The Committee wasn’t even provided with definitive numbers when it came to such fundamental inquiries about how much the city could really expect to get for selling the houses. Mr. Ootes is thinking close to $16 million. Others like Michael Shapcott at the Wellesley Institute aren’t convinced the number will be that high. Whatever sum it ends up being, the money will be applied to the backlog of repairs on other TCHC properties that is now in the neighbourhood of $650 million.

Another number that came as a surprise to some councillors at the meeting, more than a tripling of repair costs in just two years if true. And if true, it’s hard to imagine how $16 million is going to make a lick of difference in their bigger picture even 1 elevator repair at a time. Especially if we’re ultimately reducing the amount of rental units available to a list that’s already 10 years long to do it.

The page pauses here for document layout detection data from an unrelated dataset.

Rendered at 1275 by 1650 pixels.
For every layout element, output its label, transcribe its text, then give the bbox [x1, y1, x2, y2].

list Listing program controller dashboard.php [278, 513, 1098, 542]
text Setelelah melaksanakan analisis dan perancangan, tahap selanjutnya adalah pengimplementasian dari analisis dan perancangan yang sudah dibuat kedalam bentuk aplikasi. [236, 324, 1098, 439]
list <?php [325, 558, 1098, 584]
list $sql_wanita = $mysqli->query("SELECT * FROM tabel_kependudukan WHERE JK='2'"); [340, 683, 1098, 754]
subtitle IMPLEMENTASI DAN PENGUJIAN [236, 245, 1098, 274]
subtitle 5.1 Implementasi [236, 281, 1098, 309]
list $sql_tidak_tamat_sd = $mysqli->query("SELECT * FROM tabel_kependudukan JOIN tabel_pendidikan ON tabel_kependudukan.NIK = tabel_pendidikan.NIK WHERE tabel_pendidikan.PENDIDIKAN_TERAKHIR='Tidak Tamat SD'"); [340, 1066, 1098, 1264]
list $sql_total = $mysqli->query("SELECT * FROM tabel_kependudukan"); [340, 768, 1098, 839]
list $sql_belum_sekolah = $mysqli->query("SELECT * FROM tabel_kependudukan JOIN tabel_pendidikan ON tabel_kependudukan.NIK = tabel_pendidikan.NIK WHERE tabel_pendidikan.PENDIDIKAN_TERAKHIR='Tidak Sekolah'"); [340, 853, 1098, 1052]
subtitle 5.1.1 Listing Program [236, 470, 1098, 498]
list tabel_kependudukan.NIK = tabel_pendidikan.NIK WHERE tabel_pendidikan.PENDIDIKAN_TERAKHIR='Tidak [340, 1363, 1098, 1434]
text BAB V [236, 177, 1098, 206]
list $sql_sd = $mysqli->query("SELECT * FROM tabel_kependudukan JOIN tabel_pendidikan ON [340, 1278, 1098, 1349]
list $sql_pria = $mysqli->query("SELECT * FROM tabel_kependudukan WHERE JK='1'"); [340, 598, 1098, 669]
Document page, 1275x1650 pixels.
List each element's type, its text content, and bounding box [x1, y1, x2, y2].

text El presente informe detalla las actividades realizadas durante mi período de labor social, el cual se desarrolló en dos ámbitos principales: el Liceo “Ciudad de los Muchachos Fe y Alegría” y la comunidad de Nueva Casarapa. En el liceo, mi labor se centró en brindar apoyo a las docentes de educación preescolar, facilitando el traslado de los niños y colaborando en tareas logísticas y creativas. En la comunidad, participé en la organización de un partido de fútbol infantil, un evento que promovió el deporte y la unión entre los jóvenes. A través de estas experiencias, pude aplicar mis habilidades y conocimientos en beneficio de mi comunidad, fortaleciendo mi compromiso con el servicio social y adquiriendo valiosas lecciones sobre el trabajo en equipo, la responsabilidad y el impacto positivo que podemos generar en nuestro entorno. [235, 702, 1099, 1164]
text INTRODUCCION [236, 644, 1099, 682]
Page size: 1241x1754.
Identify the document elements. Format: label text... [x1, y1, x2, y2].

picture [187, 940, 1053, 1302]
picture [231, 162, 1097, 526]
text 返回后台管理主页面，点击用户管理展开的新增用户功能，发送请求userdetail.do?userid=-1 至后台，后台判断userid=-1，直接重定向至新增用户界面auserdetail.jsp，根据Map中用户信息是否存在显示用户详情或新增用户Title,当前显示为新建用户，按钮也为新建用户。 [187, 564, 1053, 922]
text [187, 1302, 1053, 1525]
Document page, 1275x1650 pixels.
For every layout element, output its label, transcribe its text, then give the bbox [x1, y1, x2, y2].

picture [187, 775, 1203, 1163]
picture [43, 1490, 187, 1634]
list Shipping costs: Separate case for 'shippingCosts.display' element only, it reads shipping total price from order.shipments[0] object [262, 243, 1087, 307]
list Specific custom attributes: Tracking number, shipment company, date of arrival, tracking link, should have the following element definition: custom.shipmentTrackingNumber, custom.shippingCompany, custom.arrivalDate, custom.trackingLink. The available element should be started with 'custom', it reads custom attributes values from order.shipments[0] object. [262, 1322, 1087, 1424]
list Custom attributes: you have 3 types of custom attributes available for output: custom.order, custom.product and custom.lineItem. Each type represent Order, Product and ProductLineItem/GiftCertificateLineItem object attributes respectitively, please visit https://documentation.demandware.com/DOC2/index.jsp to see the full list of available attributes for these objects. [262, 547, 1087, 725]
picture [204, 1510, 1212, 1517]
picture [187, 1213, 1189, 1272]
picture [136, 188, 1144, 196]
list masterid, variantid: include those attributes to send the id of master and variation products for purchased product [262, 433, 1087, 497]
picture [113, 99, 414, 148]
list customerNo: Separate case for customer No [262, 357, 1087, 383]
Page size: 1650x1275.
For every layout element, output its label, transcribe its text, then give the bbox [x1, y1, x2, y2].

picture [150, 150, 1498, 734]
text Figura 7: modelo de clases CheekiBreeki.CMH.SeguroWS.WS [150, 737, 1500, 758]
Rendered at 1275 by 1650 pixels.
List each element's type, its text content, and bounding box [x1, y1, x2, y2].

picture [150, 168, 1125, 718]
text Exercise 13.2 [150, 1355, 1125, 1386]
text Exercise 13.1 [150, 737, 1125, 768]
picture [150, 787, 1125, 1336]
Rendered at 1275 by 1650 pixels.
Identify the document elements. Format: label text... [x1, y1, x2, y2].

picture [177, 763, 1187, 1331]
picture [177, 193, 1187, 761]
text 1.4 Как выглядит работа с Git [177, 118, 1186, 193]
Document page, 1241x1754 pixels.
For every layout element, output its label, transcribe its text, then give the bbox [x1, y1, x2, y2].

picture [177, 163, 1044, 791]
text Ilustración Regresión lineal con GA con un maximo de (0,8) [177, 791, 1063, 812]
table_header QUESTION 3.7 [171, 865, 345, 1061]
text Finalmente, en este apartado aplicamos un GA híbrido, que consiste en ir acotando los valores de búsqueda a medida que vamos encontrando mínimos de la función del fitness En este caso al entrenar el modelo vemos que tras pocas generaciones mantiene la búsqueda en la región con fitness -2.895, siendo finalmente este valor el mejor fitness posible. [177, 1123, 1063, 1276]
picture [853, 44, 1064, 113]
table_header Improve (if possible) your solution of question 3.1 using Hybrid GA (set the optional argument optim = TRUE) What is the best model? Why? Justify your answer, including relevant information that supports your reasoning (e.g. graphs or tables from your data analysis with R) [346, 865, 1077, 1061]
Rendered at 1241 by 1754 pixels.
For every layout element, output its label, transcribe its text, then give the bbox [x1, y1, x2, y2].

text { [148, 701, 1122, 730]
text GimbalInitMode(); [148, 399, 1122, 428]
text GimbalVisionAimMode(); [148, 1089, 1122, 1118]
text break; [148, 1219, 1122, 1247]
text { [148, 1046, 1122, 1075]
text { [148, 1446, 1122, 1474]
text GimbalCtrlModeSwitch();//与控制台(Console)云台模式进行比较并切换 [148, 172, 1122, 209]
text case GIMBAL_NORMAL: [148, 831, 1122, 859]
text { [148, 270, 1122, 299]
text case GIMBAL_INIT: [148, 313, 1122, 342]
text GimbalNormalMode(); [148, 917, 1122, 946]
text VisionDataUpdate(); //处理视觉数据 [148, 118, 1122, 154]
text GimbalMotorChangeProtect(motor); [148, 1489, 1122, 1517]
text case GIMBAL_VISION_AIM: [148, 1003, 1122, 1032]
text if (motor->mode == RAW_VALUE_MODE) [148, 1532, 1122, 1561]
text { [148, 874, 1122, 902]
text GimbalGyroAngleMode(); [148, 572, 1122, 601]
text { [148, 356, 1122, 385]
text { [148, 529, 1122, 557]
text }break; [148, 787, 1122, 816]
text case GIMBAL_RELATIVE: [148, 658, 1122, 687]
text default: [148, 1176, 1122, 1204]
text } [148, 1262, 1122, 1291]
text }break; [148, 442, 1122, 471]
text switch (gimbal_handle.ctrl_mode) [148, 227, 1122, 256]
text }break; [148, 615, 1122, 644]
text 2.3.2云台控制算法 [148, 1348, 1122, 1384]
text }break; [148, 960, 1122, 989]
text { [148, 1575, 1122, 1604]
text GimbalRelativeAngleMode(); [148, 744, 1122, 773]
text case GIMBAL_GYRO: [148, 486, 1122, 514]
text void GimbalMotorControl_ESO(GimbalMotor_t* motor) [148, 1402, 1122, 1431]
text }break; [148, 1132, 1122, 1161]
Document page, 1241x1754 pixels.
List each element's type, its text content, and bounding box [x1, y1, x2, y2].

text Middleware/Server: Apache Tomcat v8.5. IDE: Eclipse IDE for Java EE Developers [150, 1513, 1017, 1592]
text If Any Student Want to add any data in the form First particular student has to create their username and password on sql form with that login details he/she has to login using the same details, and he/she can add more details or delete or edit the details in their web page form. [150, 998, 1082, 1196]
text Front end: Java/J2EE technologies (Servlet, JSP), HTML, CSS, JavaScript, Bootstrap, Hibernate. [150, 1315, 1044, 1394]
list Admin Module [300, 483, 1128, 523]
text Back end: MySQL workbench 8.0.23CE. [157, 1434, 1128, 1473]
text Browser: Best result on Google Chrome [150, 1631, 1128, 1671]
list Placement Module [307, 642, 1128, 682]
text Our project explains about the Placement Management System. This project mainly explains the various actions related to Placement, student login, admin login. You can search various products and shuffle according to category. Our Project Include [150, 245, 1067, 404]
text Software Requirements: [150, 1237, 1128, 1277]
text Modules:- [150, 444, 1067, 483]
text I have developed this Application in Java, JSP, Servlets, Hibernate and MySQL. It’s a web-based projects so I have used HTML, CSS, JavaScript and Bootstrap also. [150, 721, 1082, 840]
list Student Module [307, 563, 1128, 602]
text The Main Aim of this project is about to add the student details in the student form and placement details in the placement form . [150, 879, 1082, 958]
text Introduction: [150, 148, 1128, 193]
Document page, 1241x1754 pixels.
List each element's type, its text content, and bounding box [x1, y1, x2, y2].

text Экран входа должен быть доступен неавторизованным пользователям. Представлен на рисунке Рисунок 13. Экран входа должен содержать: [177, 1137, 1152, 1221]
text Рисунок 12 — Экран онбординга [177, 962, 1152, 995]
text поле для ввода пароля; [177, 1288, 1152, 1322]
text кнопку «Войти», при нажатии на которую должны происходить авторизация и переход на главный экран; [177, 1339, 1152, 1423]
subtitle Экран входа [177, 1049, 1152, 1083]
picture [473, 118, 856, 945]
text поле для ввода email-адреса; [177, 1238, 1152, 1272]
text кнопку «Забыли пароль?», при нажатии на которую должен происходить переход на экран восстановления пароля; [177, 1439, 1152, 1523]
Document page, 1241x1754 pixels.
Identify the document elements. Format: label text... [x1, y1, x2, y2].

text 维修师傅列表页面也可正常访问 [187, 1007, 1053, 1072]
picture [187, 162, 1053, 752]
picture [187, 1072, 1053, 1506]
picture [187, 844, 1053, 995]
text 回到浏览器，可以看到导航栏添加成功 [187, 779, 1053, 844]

That seemed to be one thing we could safely conclude would happen if the sale gets approved by city council. Less TCHC housing to go around. “A reduction of capacity,” as Mr. Ootes admitted reluctantly. But, he was quick to add, we weren’t responsible. “We’re not reducing capacity,” Mr. Ootes spun. “Capacity’s being reduced because we don’t have the money.”

It is a new age, a new reality, according to Councillor Mammoliti. “We’re on our own,” he informed the room. We should never expect to see money from senior levels of government ever again. That was that.

So, wave the white flag and agree to be the hatchet men, to do the bidding of the provincial and federal governments’ respective and collective negligence in the social housing portfolio. Instead of standing up and fighting to protect the most vulnerable in our city, members of the mayor’s Executive Committee voted to use them as fodder, sacrifices to the new order. Making tough choices, it seems, means making other people pay for your lack of imagination and willingness to go to bat for your constituents.

“This particular sale of 22 houses is a start,” the unelected, unaccountable Case Ootes told reporters, undoubtedly striking fear into the hearts of every TCHC tenant.

For all the talk of having to go it alone and make choices out of enforced necessity due to fiscal restraints not personal preference (the mark of all small-minded municipal politicians who operate happily under the umbrella of not bearing ultimate responsibility), the irony of the decision to sell the houses is that, even if city council agrees, it is still pending provincial government approval. What the Executive Committee signaled with its vote to sell off TCHC properties was that it was willing to get its hands dirty and be the bad guy. That answer seems firm and unequivocal.